The vast majority of those strikeouts have come from a starting rotation that came into the year ranked among the best in baseball. Max Scherzer struck out 10 Twins over 7 1/3 innings on Monday night after Doug Fister fanned eight in seven innings the previous evening. Rick Porcello struck out five over 6 1/3 innings on Saturday against Atlanta, but Detroit's bullpen took care of the other half, including back-to-back strikeouts from closer Jose Valverde to end the game in double digits.
Justin Verlander, who fanned eight Twins in seven innings on Tuesday, said the starters are competing with each other.
"Yeah, I think you guys saw Scherzer take a jab at me the other day. I took a little jab back," Verlander said. "It's fun, and I think when you get four or five guys rolling on a starting staff, there's going to be competition. There's going to be guys chirping back and forth at each other, and it's all in good fun. We're a family here, especially our starting staff. We feed off each other. To get that internal competition, I think it's a fantastic thing."
It was one thing to pile up strikeouts against a Braves lineup that leads the National League. The Twins, however, came in ranked near the bottom of the American League with a more disciplined middle of the order, led by Joe Mauer and Justin Morneau.
Now, the Tigers will take their streak into Houston for four games against the Astros, who entered Wednesday averaging 9.9 strikeouts per game with a mix of unproven young hitters and free-swinging veterans. Even when they've scored runs, they've fanned in abundance, including 56 strikeouts over their first four games to open the year.

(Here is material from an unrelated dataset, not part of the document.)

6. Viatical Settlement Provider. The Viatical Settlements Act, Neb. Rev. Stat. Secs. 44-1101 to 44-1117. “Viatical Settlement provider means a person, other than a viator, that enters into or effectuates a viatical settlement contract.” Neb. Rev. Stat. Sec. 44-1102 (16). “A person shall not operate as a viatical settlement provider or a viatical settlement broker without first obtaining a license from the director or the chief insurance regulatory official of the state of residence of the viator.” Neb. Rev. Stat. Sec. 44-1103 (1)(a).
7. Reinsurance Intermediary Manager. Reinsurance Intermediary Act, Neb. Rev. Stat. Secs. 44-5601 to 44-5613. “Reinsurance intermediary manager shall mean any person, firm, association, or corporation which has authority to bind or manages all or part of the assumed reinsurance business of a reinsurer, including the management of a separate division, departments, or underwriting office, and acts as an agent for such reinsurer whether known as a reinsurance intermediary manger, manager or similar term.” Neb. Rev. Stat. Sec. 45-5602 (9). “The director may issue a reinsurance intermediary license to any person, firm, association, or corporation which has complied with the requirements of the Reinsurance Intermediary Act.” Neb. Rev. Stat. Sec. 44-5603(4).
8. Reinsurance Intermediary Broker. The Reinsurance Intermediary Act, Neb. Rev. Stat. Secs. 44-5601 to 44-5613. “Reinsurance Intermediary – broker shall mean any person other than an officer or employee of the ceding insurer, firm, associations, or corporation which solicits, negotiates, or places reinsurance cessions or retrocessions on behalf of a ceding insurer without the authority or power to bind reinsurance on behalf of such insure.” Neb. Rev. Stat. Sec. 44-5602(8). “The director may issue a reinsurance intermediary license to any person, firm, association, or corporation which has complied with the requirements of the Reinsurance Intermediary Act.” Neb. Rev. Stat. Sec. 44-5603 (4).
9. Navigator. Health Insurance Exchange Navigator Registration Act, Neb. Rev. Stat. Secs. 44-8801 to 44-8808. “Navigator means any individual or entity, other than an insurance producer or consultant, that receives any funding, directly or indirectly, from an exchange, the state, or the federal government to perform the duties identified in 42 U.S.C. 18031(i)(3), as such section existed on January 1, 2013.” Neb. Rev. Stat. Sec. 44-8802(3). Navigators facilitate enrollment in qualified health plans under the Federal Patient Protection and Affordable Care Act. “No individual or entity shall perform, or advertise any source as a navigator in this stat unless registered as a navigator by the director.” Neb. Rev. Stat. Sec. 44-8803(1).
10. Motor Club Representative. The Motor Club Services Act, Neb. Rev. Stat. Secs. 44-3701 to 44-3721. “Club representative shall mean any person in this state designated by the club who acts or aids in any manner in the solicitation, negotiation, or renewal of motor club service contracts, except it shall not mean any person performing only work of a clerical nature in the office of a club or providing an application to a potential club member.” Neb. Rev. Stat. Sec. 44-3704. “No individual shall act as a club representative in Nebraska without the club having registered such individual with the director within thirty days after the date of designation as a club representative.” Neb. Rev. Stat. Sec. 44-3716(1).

Porcello, the young sinkerballer with the lowest strikeout rate of Detroit's starters, will pitch in Thursday's series opener at Minute Maid Park.
There's a price to pay for all those strikeouts, though, which has Tigers manager Jim Leyland is hoping for a few more quick groundouts and efficient outings from his starters.
"It's a nice accomplishment," Leyland said. "Hopefully all our starters will get some easier situations and some quicker outs so that their pitch count doesn't pay the price."